Richmond’s Bishop John J. Russell said: “Before taking up the question of sanctity in the members of the Church, the text should speak of the essential sanctity of the Church. … We know that the Church has sinners in its ranks, that there are scandals among persons consecrated to God, apostasies, racial discrimination and the like.

“Unless we distinguish these two aspects of sanctity, we are open to the charge that our insistence on sanctity in the Church is only an attempt to whitewash the facts.”

Coadjutor Archbishop Angelo Fernandes of Delhi, India, said that this schema on the nature of the Church should treat holiness in a general way and that the specific characters of each state of life should be considered in the schema on the hierarchy.

“The schema presents the episcopal order as a model of holiness,” declared Bishop Frane Franic of Split, Yugoslavia, “yet this is not borne out by the facts. The cause of a lack of sanctity in bishops today is a lack of evangelical poverty. Just as Trent [the Council of Trent (1545-63)] insisted on the obligation of celibacy for bishops, so the Second Vatican Council should effectively renew the spirit of poverty. The council should determine the concrete forms of poverty for bishops, not excluding a vow of poverty. …

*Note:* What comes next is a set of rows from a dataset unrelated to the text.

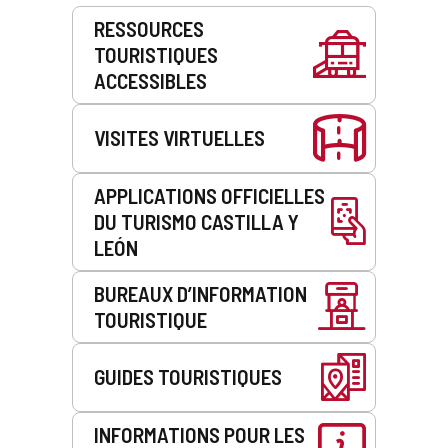
Prestations
RESSOURCES
de
TOURISTIQUES
service
ACCESSIBLES
VISITES VIRTUELLES
APPLICATIONS OFFICIELLES
DU TURISMO CASTILLA Y
LEÓN
BUREAUX D’INFORMATION
TOURISTIQUE
GUIDES TOURISTIQUES
INFORMATIONS POUR LES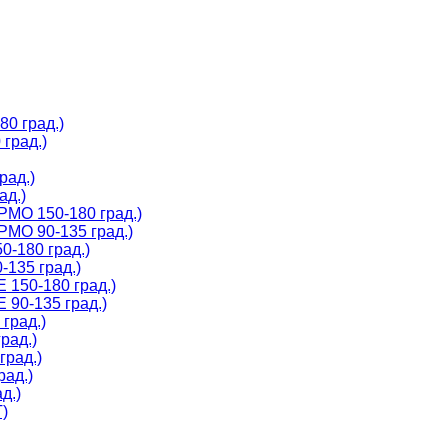
0 град.)
град.)
рад.)
ад.)
МО 150-180 град.)
МО 90-135 град.)
-180 град.)
135 град.)
150-180 град.)
90-135 град.)
град.)
рад.)
град.)
рад.)
д.)
)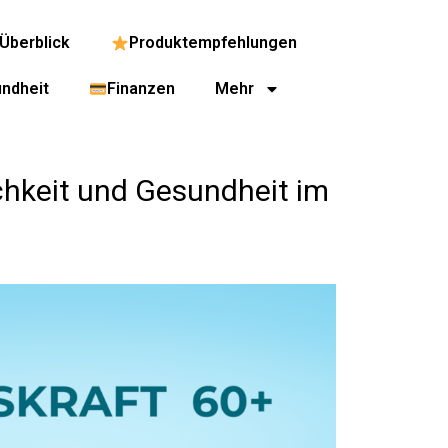
Überblick
Produktempfehlungen
ndheit
Finanzen
Mehr
ichkeit und Gesundheit im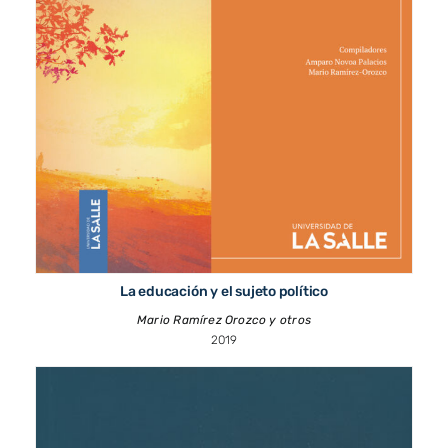
La educación y el sujeto político
Mario Ramírez Orozco y otros
2019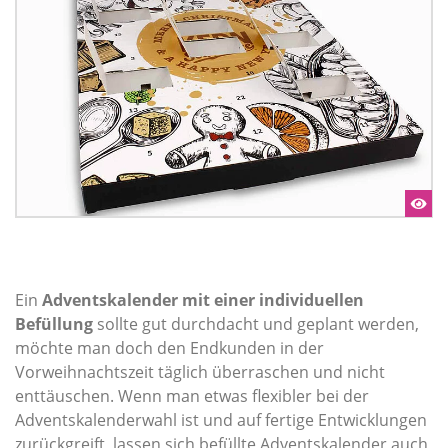
Ein
Adventskalender mit einer individuellen
Befüllung
sollte gut durchdacht und geplant werden,
möchte man doch den Endkunden in der
Vorweihnachtszeit täglich überraschen und nicht
enttäuschen. Wenn man etwas flexibler bei der
Adventskalenderwahl ist und auf fertige Entwicklungen
zurückgreift, lassen sich befüllte Adventskalender auch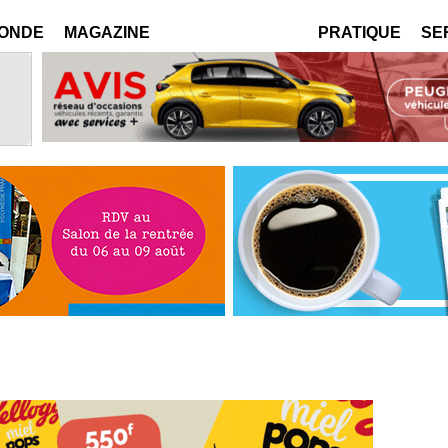
MONDE
MAGAZINE
PRATIQUE
SE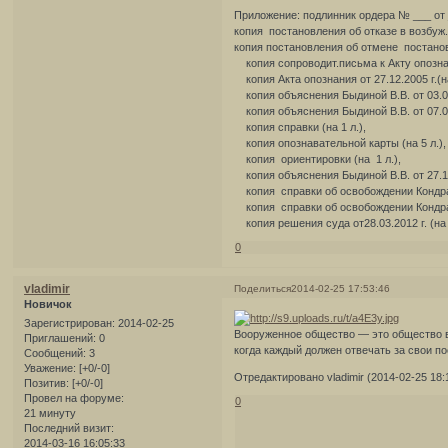
Приложение: подлинник ордера № ___ от __.
копия постановления об отказе в возбуж. у
копия постановления об отмене постановл
копия сопроводит.письма к Акту опознан
копия Акта опознания от 27.12.2005 г.(на
копия объяснения Быдиной В.В. от 03.02.
копия объяснения Быдиной В.В. от 07.02.
копия справки (на 1 л.),
копия опознавательной карты (на 5 л.),
копия ориентировки (на 1 л.),
копия объяснения Быдиной В.В. от 27.12.
копия справки об освобождении Кондратье
копия справки об освобождении Кондратье
копия решения суда от28.03.2012 г. (на 1
0
vladimir
Поделиться
2014-02-25 17:53:46
Новичок
Зарегистрирован
: 2014-02-25
Вооруженное общество — это общество 
Приглашений:
0
когда каждый должен отвечать за свои п
Сообщений:
3
Уважение:
[+0/-0]
Отредактировано vladimir (2014-02-25 18:
Позитив:
[+0/-0]
Провел на форуме:
0
21 минуту
Последний визит:
2014-03-16 16:05:33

“In the ordination to the diaconate there should be a special provision for the obligation of poverty, and the practice of many secular priests who make private vows in the hands of their bishops should be encouraged.”

Bishop Sebastiao Soares de Resenda of Beira, Mozambique, made the point that the text uses the expression “states of perfection to be acquired.” This is ill chosen “since all Christians are called to sanctity,” he said.

It would be more proper, he added, “to state that the whole of Christian life is a state of perfection to be acquired through the letter and the spirit of the counsels of Christ.”

“It is not true to say that all men are called to one and the same sanctity,” said Bishop Dominique Hoang van Doang, OP, of Quinhon, Vietnam. “Man is free and uses God’s grace in different ways, so it is impossible for all men to achieve one and the same sanctity.”

Archabbot Benedict Reetz, OSB, of the Beuron Benedictine congregation, cited examples to prove that Religious have served the Church well and argued that the exemption of Religious in dioceses should not be tampered with.